→ WHAT TO PRODUCE: The printed result should hold only the lines from the opening of the data through the line bearing "young boy 45", exactly as given and without pictures.

→ Collected data entries:
⁂
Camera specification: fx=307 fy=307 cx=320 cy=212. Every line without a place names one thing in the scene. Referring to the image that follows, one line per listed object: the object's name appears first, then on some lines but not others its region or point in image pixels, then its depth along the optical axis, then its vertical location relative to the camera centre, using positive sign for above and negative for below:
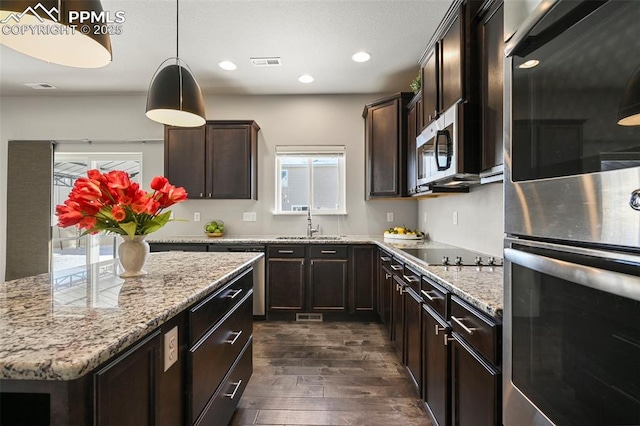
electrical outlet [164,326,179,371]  1.01 -0.45
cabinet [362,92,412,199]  3.48 +0.82
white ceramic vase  1.39 -0.18
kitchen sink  4.14 -0.29
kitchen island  0.61 -0.31
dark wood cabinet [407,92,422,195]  3.04 +0.85
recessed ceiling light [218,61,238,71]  3.32 +1.65
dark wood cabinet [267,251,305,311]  3.56 -0.79
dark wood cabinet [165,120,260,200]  3.83 +0.71
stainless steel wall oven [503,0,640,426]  0.54 +0.00
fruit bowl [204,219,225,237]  3.99 -0.18
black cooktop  1.85 -0.28
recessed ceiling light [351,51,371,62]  3.11 +1.65
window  4.24 +0.44
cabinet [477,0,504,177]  1.50 +0.69
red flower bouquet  1.21 +0.04
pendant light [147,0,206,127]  1.94 +0.78
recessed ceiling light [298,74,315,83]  3.62 +1.65
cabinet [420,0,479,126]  1.77 +0.99
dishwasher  3.54 -0.68
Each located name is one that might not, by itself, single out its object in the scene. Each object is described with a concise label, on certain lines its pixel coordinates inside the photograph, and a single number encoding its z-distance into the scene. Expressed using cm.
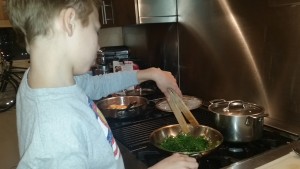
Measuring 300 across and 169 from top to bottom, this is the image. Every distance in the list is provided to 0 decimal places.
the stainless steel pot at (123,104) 110
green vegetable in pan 76
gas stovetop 76
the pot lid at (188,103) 117
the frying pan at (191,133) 83
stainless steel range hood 125
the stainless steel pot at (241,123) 80
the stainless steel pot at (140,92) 150
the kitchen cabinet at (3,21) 197
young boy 45
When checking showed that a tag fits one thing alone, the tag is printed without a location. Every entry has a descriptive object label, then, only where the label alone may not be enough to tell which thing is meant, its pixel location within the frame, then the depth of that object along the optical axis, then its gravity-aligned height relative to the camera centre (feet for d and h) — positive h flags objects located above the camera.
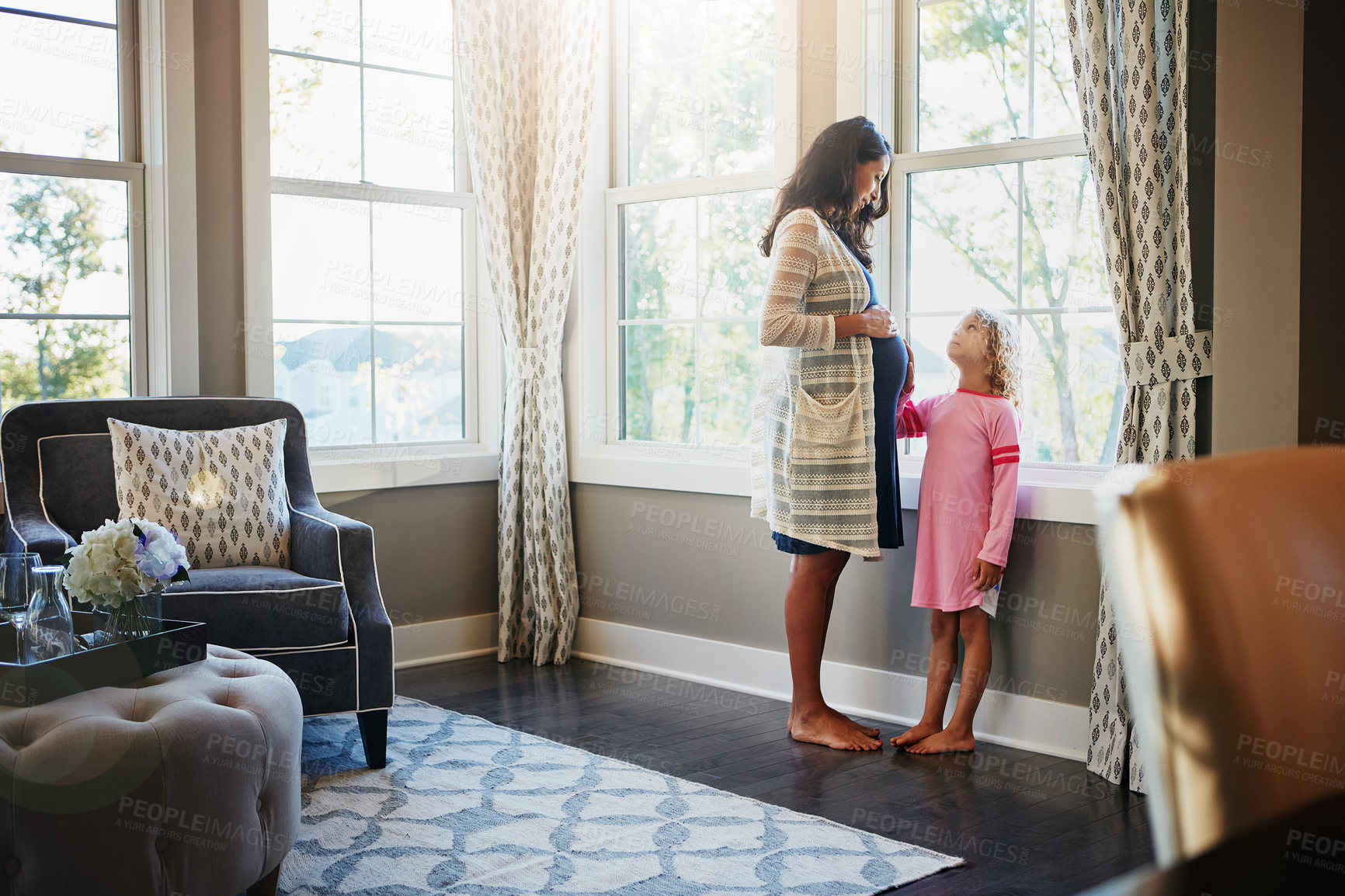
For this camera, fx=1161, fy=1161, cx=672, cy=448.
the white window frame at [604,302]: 14.94 +0.96
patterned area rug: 7.90 -3.46
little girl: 10.62 -1.26
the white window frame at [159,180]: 12.75 +2.16
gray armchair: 9.79 -1.75
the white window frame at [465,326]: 13.37 +0.62
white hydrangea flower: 7.52 -1.25
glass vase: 7.62 -1.61
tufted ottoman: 6.09 -2.31
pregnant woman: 10.69 -0.10
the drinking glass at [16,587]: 7.42 -1.36
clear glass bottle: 7.29 -1.57
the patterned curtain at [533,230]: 14.61 +1.86
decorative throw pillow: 10.88 -1.11
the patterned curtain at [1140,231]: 9.83 +1.26
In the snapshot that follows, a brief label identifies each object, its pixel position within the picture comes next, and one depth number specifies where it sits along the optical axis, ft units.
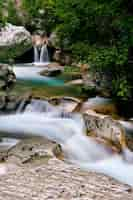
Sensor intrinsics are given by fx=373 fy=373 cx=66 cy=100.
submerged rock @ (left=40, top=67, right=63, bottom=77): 47.06
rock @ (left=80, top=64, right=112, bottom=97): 33.77
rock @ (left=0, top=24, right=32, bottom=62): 53.31
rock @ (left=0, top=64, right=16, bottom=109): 34.93
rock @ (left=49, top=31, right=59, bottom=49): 57.11
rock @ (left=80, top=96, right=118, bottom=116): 31.35
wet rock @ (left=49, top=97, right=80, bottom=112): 32.40
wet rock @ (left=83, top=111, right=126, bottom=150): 25.79
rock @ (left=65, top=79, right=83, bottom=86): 40.98
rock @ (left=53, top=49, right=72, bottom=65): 53.92
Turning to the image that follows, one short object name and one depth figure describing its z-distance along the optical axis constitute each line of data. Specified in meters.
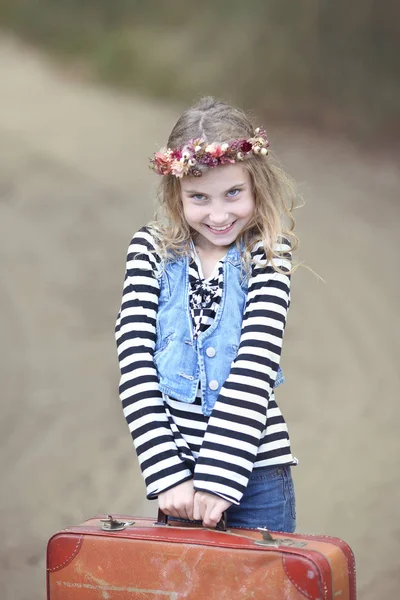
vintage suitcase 2.45
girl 2.59
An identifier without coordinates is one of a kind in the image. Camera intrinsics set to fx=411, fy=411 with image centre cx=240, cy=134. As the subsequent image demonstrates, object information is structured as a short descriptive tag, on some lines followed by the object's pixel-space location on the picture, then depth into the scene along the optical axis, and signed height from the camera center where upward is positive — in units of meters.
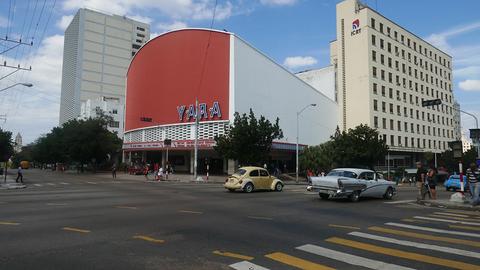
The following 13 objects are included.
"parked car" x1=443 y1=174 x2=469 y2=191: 34.56 -0.79
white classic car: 18.41 -0.54
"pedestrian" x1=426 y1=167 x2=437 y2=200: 19.92 -0.33
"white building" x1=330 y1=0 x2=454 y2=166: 70.12 +17.10
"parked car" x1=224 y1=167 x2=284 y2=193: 24.28 -0.54
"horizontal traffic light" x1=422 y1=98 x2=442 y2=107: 21.43 +3.83
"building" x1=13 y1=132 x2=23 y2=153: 186.52 +13.40
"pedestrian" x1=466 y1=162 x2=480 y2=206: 16.72 -0.26
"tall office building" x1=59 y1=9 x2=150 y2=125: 138.12 +39.77
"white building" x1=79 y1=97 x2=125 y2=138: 118.62 +17.79
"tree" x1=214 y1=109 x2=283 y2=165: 41.81 +3.19
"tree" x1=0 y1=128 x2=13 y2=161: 53.55 +3.69
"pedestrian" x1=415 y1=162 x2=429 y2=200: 19.19 -0.23
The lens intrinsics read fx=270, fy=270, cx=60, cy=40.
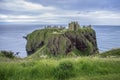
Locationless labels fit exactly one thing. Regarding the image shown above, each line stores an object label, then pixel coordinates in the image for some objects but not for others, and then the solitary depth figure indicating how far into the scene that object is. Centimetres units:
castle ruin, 14681
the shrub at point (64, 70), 1405
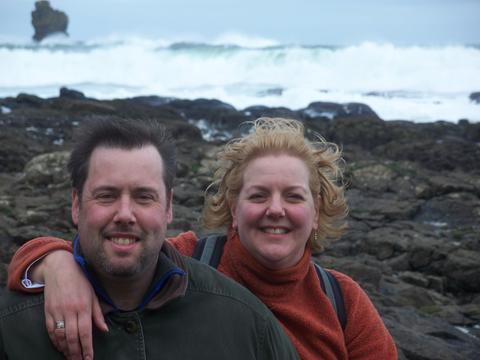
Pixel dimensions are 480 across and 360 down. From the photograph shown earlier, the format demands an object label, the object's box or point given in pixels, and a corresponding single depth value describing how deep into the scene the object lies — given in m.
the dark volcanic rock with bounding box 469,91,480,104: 35.03
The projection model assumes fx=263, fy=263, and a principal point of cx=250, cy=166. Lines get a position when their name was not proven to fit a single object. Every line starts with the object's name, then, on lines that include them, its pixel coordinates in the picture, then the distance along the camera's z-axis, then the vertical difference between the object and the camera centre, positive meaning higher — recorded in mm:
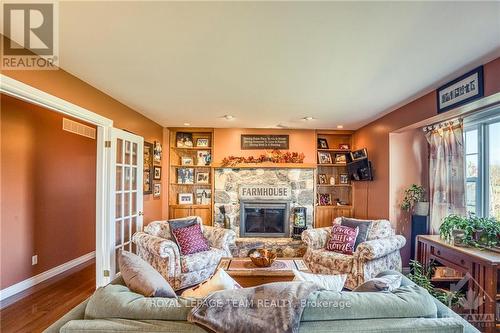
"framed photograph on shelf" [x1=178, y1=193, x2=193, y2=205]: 5398 -599
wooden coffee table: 2617 -1042
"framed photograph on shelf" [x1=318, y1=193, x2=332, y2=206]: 5406 -601
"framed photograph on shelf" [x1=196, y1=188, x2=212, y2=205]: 5371 -538
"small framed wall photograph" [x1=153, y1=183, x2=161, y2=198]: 4859 -387
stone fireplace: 5133 -514
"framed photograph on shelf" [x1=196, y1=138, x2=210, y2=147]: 5445 +581
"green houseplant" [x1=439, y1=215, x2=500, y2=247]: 2498 -597
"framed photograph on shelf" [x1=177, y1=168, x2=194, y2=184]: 5430 -126
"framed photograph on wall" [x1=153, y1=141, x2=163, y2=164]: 4793 +342
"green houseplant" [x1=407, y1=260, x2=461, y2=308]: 2365 -1133
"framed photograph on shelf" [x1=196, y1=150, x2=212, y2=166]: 5391 +247
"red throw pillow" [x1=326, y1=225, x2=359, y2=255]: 3580 -973
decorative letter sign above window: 2318 +767
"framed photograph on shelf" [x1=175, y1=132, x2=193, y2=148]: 5379 +618
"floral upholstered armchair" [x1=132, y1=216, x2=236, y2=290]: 3193 -1134
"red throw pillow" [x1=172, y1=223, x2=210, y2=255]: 3536 -961
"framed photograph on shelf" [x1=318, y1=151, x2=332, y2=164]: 5480 +254
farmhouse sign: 5168 -453
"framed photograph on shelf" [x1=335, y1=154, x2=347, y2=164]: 5467 +232
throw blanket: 1161 -641
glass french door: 3242 -276
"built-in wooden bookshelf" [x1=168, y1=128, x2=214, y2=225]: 5305 -43
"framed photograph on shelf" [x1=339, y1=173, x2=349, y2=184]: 5506 -167
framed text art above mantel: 5305 +586
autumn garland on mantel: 5180 +219
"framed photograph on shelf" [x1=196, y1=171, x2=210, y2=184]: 5426 -146
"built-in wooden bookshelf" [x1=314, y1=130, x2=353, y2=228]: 5328 -146
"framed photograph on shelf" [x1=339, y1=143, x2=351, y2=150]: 5549 +512
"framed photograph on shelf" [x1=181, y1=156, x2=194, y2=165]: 5438 +186
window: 2971 +75
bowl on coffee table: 2809 -959
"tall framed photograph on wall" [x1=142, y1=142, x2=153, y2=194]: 4401 +15
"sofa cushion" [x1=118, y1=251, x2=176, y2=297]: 1464 -644
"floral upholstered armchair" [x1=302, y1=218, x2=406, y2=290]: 3184 -1126
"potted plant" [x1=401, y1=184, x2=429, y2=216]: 3574 -436
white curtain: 3191 -11
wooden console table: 2133 -892
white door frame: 3109 -346
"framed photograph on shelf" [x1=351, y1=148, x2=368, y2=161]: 4660 +289
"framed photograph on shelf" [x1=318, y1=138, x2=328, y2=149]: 5516 +561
⁂
→ REPLY:
Camera specification: fx=307 fy=307 cx=320 cy=212. Every line without a place names one thing in the scene. Referring to the image that follows, one line per listed object: the object's name appears first, then on some lines but not others its region or point in image pixels, then its depth along the optical axis, then its vertical location relative to the camera centre, using positive sign for above and negative for below:
electrical outlet [164,326,179,371]  1.01 -0.45
cabinet [362,92,412,199]  3.48 +0.82
white ceramic vase  1.39 -0.18
kitchen sink  4.14 -0.29
kitchen island  0.61 -0.31
dark wood cabinet [407,92,422,195]  3.04 +0.85
recessed ceiling light [218,61,238,71]  3.32 +1.65
dark wood cabinet [267,251,305,311]  3.56 -0.79
dark wood cabinet [165,120,260,200]  3.83 +0.71
stainless steel wall oven [503,0,640,426]  0.54 +0.00
fruit bowl [204,219,225,237]  3.99 -0.18
black cooktop  1.85 -0.28
recessed ceiling light [351,51,371,62]  3.11 +1.65
window  4.24 +0.44
cabinet [477,0,504,177]  1.50 +0.69
red flower bouquet  1.21 +0.04
pendant light [147,0,206,127]  1.94 +0.78
recessed ceiling light [298,74,315,83]  3.62 +1.65
cabinet [420,0,479,126]  1.77 +0.99
dishwasher  3.54 -0.68
Each located name is one that might not, by itself, single out its object in the scene. Each object is described with a concise label, on certain lines its pixel coordinates inside the photograph, and a single number encoding its z-distance into the scene. Expressed using cm.
Measuring 300 across and 169 from top to bottom, this is the image. Every distance in the list is provided to 0 decimal places.
the stainless steel pot at (123,104) 110
green vegetable in pan 76
gas stovetop 76
the pot lid at (188,103) 117
the frying pan at (191,133) 83
stainless steel range hood 125
the stainless steel pot at (241,123) 80
the stainless steel pot at (140,92) 150
the kitchen cabinet at (3,21) 197
young boy 45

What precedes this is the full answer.